China to pour in billions for rail project

  • Nation
  • Tuesday, 01 Nov 2016

State visitPrime Minister Datuk Seri Najib Tun Razak arriving to a red carpet welcome at Beijing International Airport. The Prime Minister, accompanied by his wife Datin Seri Rosmah Mansor, is on his third official visit to China. Last year, bilateral trade between China and Malaysia stood at US97.3bil (RM408.6bil) while it has reached US54.3bil (RM228bil) up to August this year. — Bernama

CHINA will provide RM55bil in soft loans to Malaysia for the construction of the planned East Coast Rail Line (ECRL) that is estimated to cost a similar amount, according to Transport Minister Datuk Seri Liow Tiong Lai.

In an exclusive interview in Beijing with The Star yesterday, Liow said this will be one of the 16 government-to-government memoranda of understanding to be signed when Prime Minister Datuk Seri Najib Tun Razak meets with Chinese Prime Minister Li Keqiang for bilateral talks today.

Apart from financing, the two countries will also sign an engineering-and-construction contract on the project.

This means China will carry out the detailed engineering and design of the ECRL, procure all materials and equipment, and deliver the facility to Malaysia.

“As far as I know, this is the biggest single deal Malaysia will be signing with China,” said Liow, who has worked very hard to obtain China’s investments in ports, aviation and railways since he took over the transport portfolio in June 2014.
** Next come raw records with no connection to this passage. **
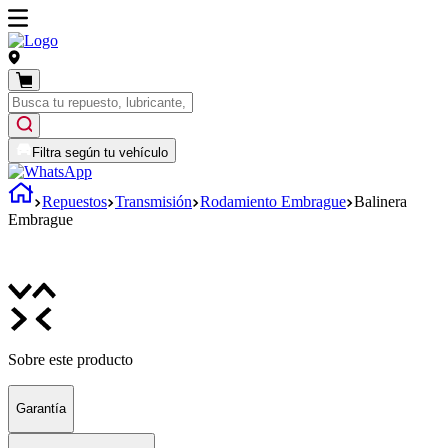
Filtra según tu vehículo
Repuestos
Transmisión
Rodamiento Embrague
Balinera
Embrague
Sobre este producto
Garantía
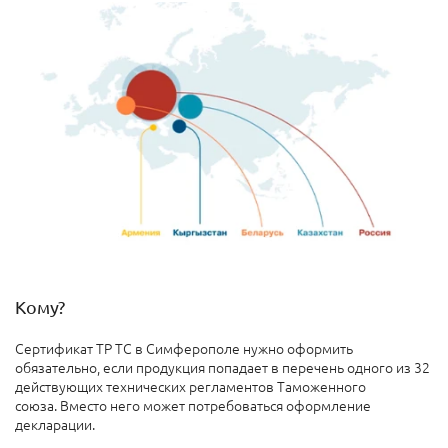
Кому?
Сертификат ТР ТС в Симферополе нужно оформить
обязательно, если продукция попадает в перечень одного из 32
действующих технических регламентов Таможенного
союза. Вместо него может потребоваться оформление
декларации.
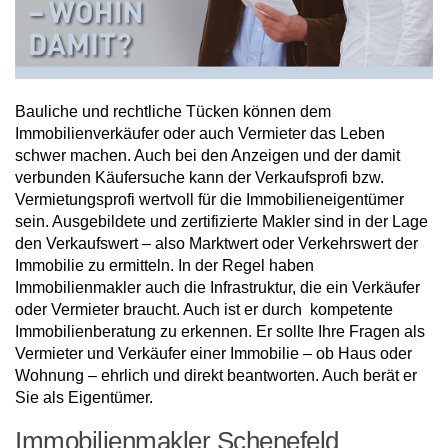
Bauliche und rechtliche Tücken können dem
Immobilienverkäufer oder auch Vermieter das Leben
schwer machen. Auch bei den Anzeigen und der damit
verbunden Käufersuche kann der Verkaufsprofi bzw.
Vermietungsprofi wertvoll für die Immobilieneigentümer
sein. Ausgebildete und zertifizierte Makler sind in der Lage
den Verkaufswert – also Marktwert oder Verkehrswert der
Immobilie zu ermitteln. In der Regel haben
Immobilienmakler auch die Infrastruktur, die ein Verkäufer
oder Vermieter braucht. Auch ist er durch kompetente
Immobilienberatung zu erkennen. Er sollte Ihre Fragen als
Vermieter und Verkäufer einer Immobilie – ob Haus oder
Wohnung – ehrlich und direkt beantworten. Auch berät er
Sie als Eigentümer.
Immobilienmakler Schenefeld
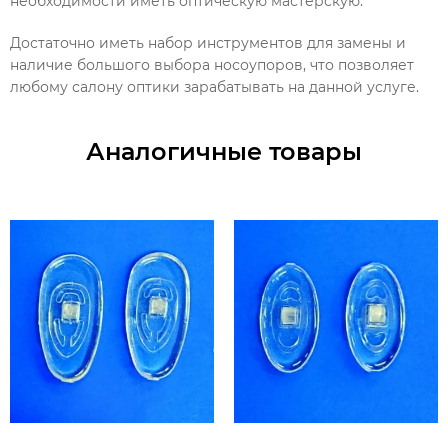
необходимости иметь оптическую мастерскую.
Достаточно иметь набор инструментов для замены и
наличие большого выбора носоупоров, что позволяет
любому салону оптики зарабатывать на данной услуге.
Аналогичные товары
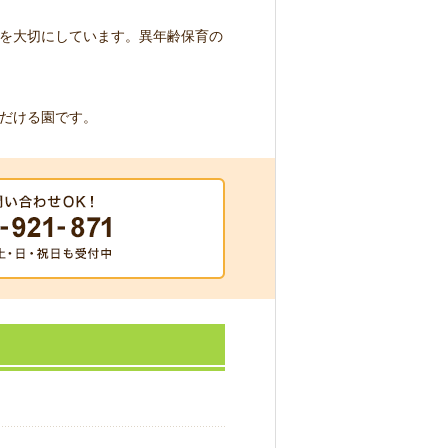
を大切にしています。異年齢保育の
だける園です。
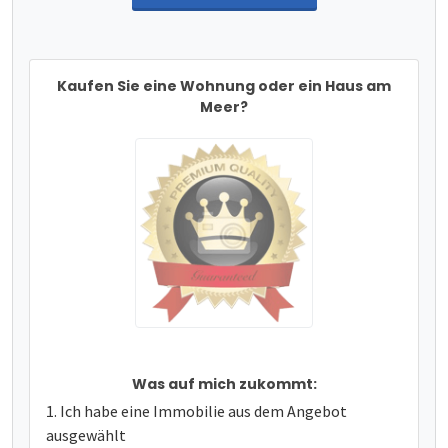
Kaufen Sie eine Wohnung oder ein Haus am
Meer?
Was auf mich zukommt:
Ich habe eine Immobilie aus dem Angebot
ausgewählt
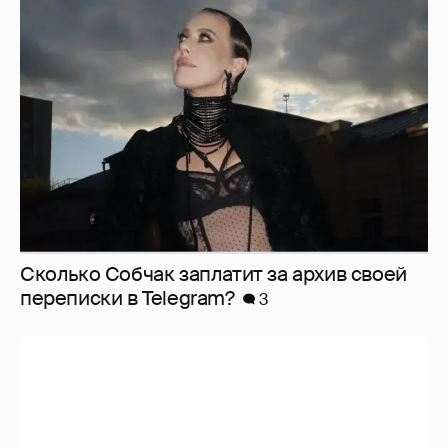
Сколько Собчак заплатит за архив своей
перeписки в Telegram?
3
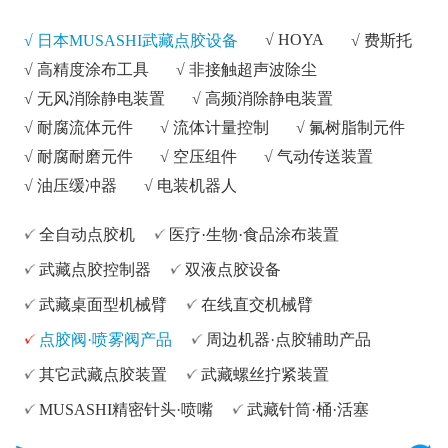
√
HOYA
√ 日本MUSASHI武藏点胶设备
√
费斯托
√
高精度涂布工具
√
非接触超声波除尘
√
无风消除静电装置
√
高频消除静电装置
√
耐腐流体元件
√
流体计量控制
√
氟树脂制元件
√
耐腐耐磨元件
√
空压组件
√
气动传送装置
√
油压缓冲器
√
电装机器人
全自动点胶机
医疗·生物·食品涂布装置
武藏点胶控制器
双液点胶设备
武藏桌面型机械臂
在线直交机械臂
点胶阀·喷雾阀产品
周边机器·点胶辅助产品
其它武藏点胶装置
武藏螺丝拧紧装置
MUSASHI精密针头·喷嘴
武藏针筒·桶·活塞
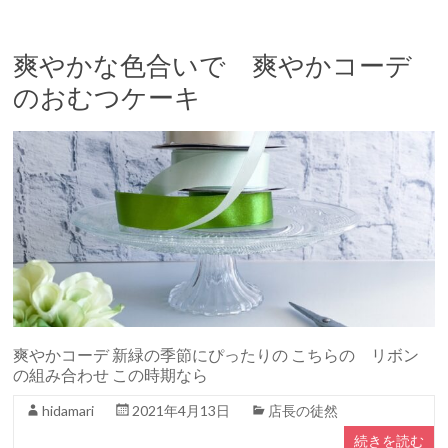
爽やかな色合いで 爽やかコーデ
のおむつケーキ
爽やかコーデ 新緑の季節にぴったりの こちらの リボン
の組み合わせ この時期なら
hidamari
2021年4月13日
店長の徒然
続きを読む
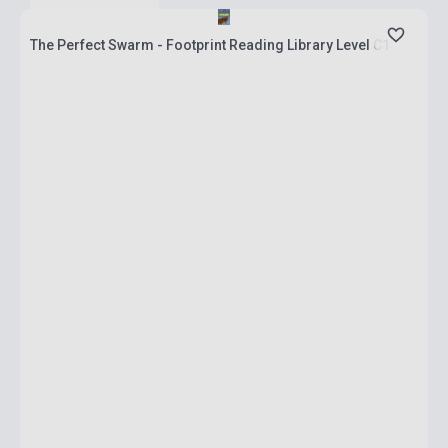
The Perfect Swarm - Footprint Reading Library Level C1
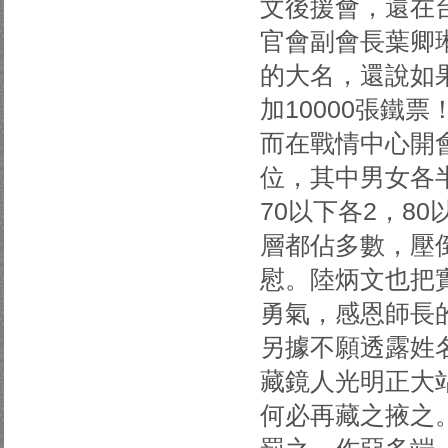
文後援會，還在
官會副會長葉卿
的大名，還說如
加10000張鐵
而在戰情中心開
位，其中男女各半
70以下各2，8
層都佔多數，壓
慰。陸炳文也把
勇氣，感恩師長
另據不願透露姓
藏鏡人光明正大
何必再藏之掖之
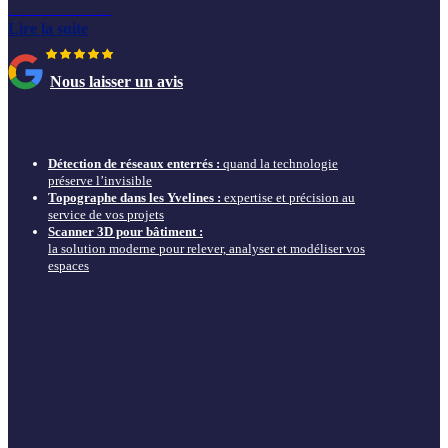
22 octobre 2025
du lundi au vendredi
Lire la suite
de 9h00 à 12h00 et de 13h30 à 17h30
Nous laisser un avis
Nos actus & guides à ne pas louper
Détection de réseaux enterrés :
quand la technologie
préserve l’invisible
Topographe dans les Yvelines :
expertise et précision au
service de vos projets
Scanner 3D pour bâtiment :
la solution moderne pour relever, analyser et modéliser vos
espaces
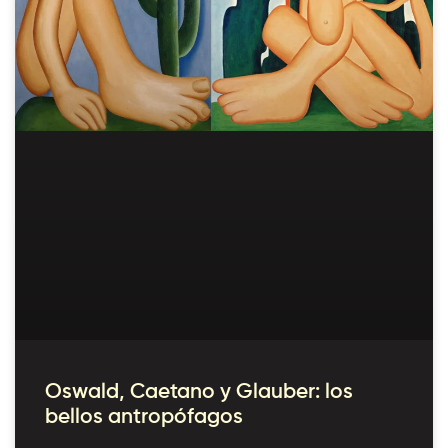
Oswald, Caetano y Glauber: los
bellos antropófagos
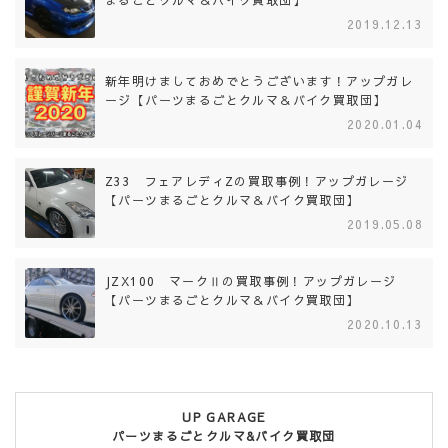
まるごとクルマ＆バイク買取団】
2019.12.13
新年明けましておめでとうございます！アップガレ
ージ【パーツまるごとクルマ＆バイク買取団】
2020.01.04
Z33 フェアレディZの買取事例！アップガレージ
【パーツまるごとクルマ＆バイク買取団】
2019.05.08
JZX100 マークⅡの買取事例！アップガレージ
【パーツまるごとクルマ＆バイク買取団】
2020.10.13
UP GARAGE
パーツまるごとクルマ&バイク買取団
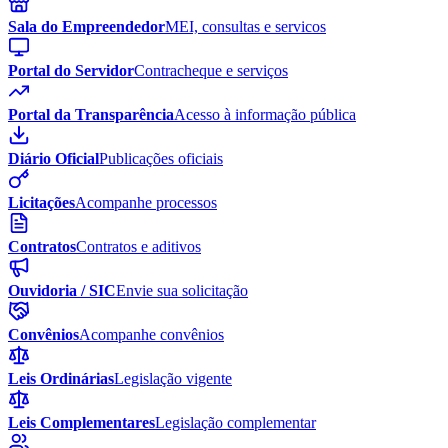
Sala do Empreendedor
MEI, consultas e servicos
Portal do Servidor
Contracheque e serviços
Portal da Transparência
Acesso à informação pública
Diário Oficial
Publicações oficiais
Licitações
Acompanhe processos
Contratos
Contratos e aditivos
Ouvidoria / SIC
Envie sua solicitação
Convênios
Acompanhe convênios
Leis Ordinárias
Legislação vigente
Leis Complementares
Legislação complementar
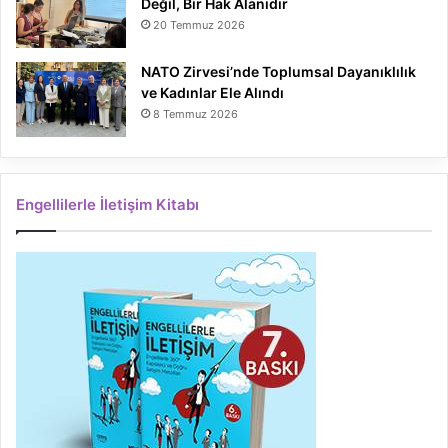
Değil, Bir Hak Alanıdır
20 Temmuz 2026
NATO Zirvesi’nde Toplumsal Dayanıklılık
ve Kadınlar Ele Alındı
8 Temmuz 2026
Engellilerle İletişim Kitabı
On the terms of the soft loans to be given by China’s EXIM Bank, Liow said rates are very competitive and repayment is over 20 years.

“And in the first seven years Malaysia will not have to pay anything – interest and repayment.

“But for the construction contract to be awarded to government-owned China Construction Communications Company, there are terms that state it has to work with local partners,” he said.

Construction of the five-year project is scheduled to start next year.

The first phase of the 600km rail line will be from the Klang Valley to Kuantan, second from Kuantan to Kuala Terengganu, and third from Kuala Terengganu to Kota Baru and Tumpat.

Najib, in tabling Budget 2017 last month, had said the project would be launched in phases and would connect townships such as Port Klang, ITT (Integrated Transport Terminal) Gombak, Bentong, Mentakab, Kuantan, Kemaman, Kerteh, Kuala Terengganu and Kota Baru before ending in Tumpat.

“This rail project is going to bring a lot of economic development to the east coast (of the peninsula). It can unearth a lot of potential,” said Liow who is part of the Malaysian delegation, including Cabinet ministers, accompanying Najib on his four-day official visit to China which kicks off today.

Liow added that China has also pledged to pass on its rail technology to Malaysia, and this will help Malaysia in developing its rail system as a means of public transportation.

On Najib’s third official visit to China, Liow said: “The PM’s visit will not only strengthen bilateral relations but also enhance our economic growth, thereby making Malaysia a centre of growth in Asean.

“This visit will see a lot of ‘firsts’ between Malaysia and China. We are going to sign 16 G-to-G MoUs and more than 15 business-to-business MoUs.

“There will be so much economic activity ... In fact, we are now enjoying the fruits of our close bilateral ties built up by former PM Tun Razak.”

Liow commended the late Tun Abdul Razak Hussein – Malaysia’s second prime minister and Najib’s father – for “his vision in 1974 when he decided to be the first Asean country to establish bilateral relations with China”.

“Now his son is taking the bilateral ties to new heights,” he added.

Apart from this major MoU on the ECRL, another major bilateral deal will be on defence.

“We are a small country but China is giving us a lot of assistance and support. This is good for Malaysians.

“This visit by PM is going to be very fruitful and rewarding for Malaysia,” he added.

China has often said it is grateful to Malaysia for being the first Asean country to extend its hands to China when the region was fearful of communism.

It has also expressed gratitude to Malaysian Chinese businesses, which invested in China and helped its economic development in the early 1980s when China just opened its doors to the world.